(Excerpt provided Opens)

Cerebral aneurysm precautions are implemented for the patient with a diagnosis of aneurysm to provide a nonstimulating environment, prevent increases in ICP, and prevent further bleeding. The patient is placed on immediate and absolute bed rest in a quiet, nonstressful environment because activity, pain, and anxiety elevate BP, which increases the risk for bleeding. Visitors, except for family, are restricted. The head of the bed is elevated 15 to 30 degrees to promote venous drainage and decrease ICP. Some neurologists, however, prefer that the patient remains flat to increase cerebral perfusion. No enemas are permitted, but stool softeners and mild laxatives are prescribed. Thigh-high elastic compression stockings or sequential compression boots may be ordered to decrease the patients risk for deep vein thrombosis (DVT).
A nurse is caring for a patient diagnosed with a hemorrhagic stroke. When creating this patients plan of care, what goal should be prioritized?
a. Prevent complications of immobility.
b. Maintain and improve cerebral tissue perfusion.
c. Relieve anxiety and pain.
d. Relieve sensory deprivation.
b. Maintain and improve cerebral tissue perfusion.
Each of the listed goals is appropriate in the care of a patient recovering from a stroke. However, promoting cerebral perfusion is a priority physiologic need, on which the patients survival depends.
The nurse is preparing health education for a patient who is being discharged after hospitalization for a hemorrhagic stroke. What content should the nurse include in this education?
A) Mild, intermittent seizures can be expected.
B) Take ibuprofen for complaints of a serious headache.
C) Take antihypertensive medication as ordered.

(Excerpt provided Closes)
(Information supplied Opens)

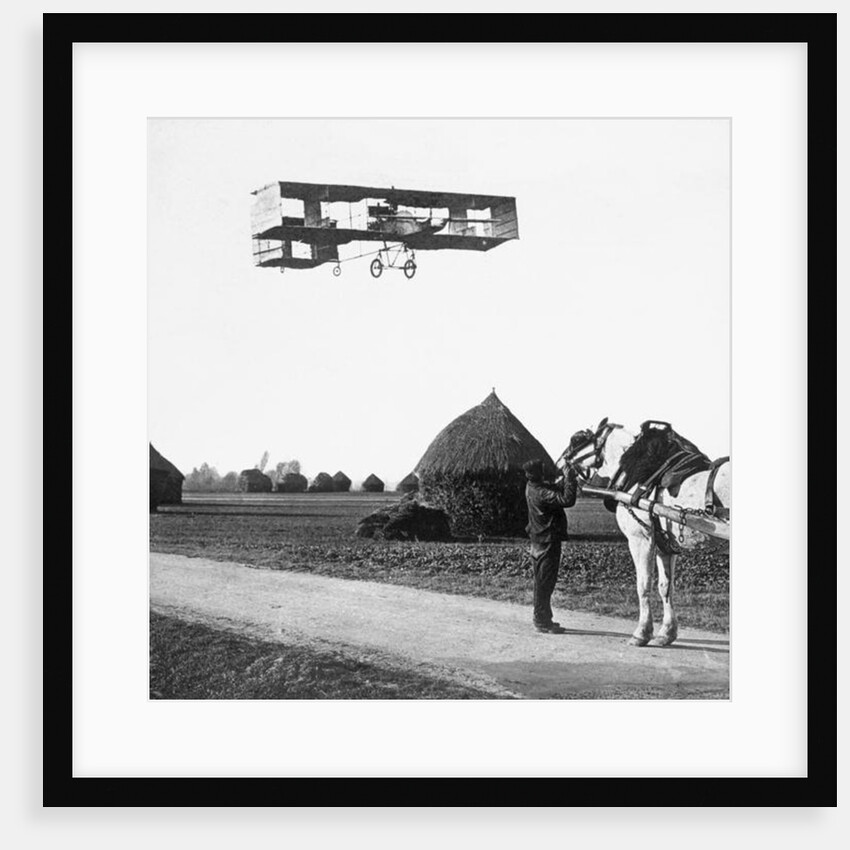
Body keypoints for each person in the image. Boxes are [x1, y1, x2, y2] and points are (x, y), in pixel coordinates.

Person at [523, 458, 578, 634]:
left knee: (543, 582)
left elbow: (552, 489)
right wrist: (570, 479)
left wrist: (564, 480)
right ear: (540, 474)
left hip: (539, 540)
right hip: (547, 541)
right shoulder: (541, 492)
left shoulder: (532, 487)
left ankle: (545, 619)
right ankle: (541, 621)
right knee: (545, 583)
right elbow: (567, 499)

(Information supplied Closes)

→ **What to produce**
Reproduce the excerpt on aneurysm precautions and stroke care word for word, from start to finish.

→ **Expected answer**
Cerebral aneurysm precautions are implemented for the patient with a diagnosis of aneurysm to provide a nonstimulating environment, prevent increases in ICP, and prevent further bleeding. The patient is placed on immediate and absolute bed rest in a quiet, nonstressful environment because activity, pain, and anxiety elevate BP, which increases the risk for bleeding. Visitors, except for family, are restricted. The head of the bed is elevated 15 to 30 degrees to promote venous drainage and decrease ICP. Some neurologists, however, prefer that the patient remains flat to increase cerebral perfusion. No enemas are permitted, but stool softeners and mild laxatives are prescribed. Thigh-high elastic compression stockings or sequential compression boots may be ordered to decrease the patients risk for deep vein thrombosis (DVT).
A nurse is caring for a patient diagnosed with a hemorrhagic stroke. When creating this patients plan of care, what goal should be prioritized?
a. Prevent complications of immobility.
b. Maintain and improve cerebral tissue perfusion.
c. Relieve anxiety and pain.
d. Relieve sensory deprivation.
b. Maintain and improve cerebral tissue perfusion.
Each of the listed goals is appropriate in the care of a patient recovering from a stroke. However, promoting cerebral perfusion is a priority physiologic need, on which the patients survival depends.
The nurse is preparing health education for a patient who is being discharged after hospitalization for a hemorrhagic stroke. What content should the nurse include in this education?
A) Mild, intermittent seizures can be expected.
B) Take ibuprofen for complaints of a serious headache.
C) Take antihypertensive medication as ordered.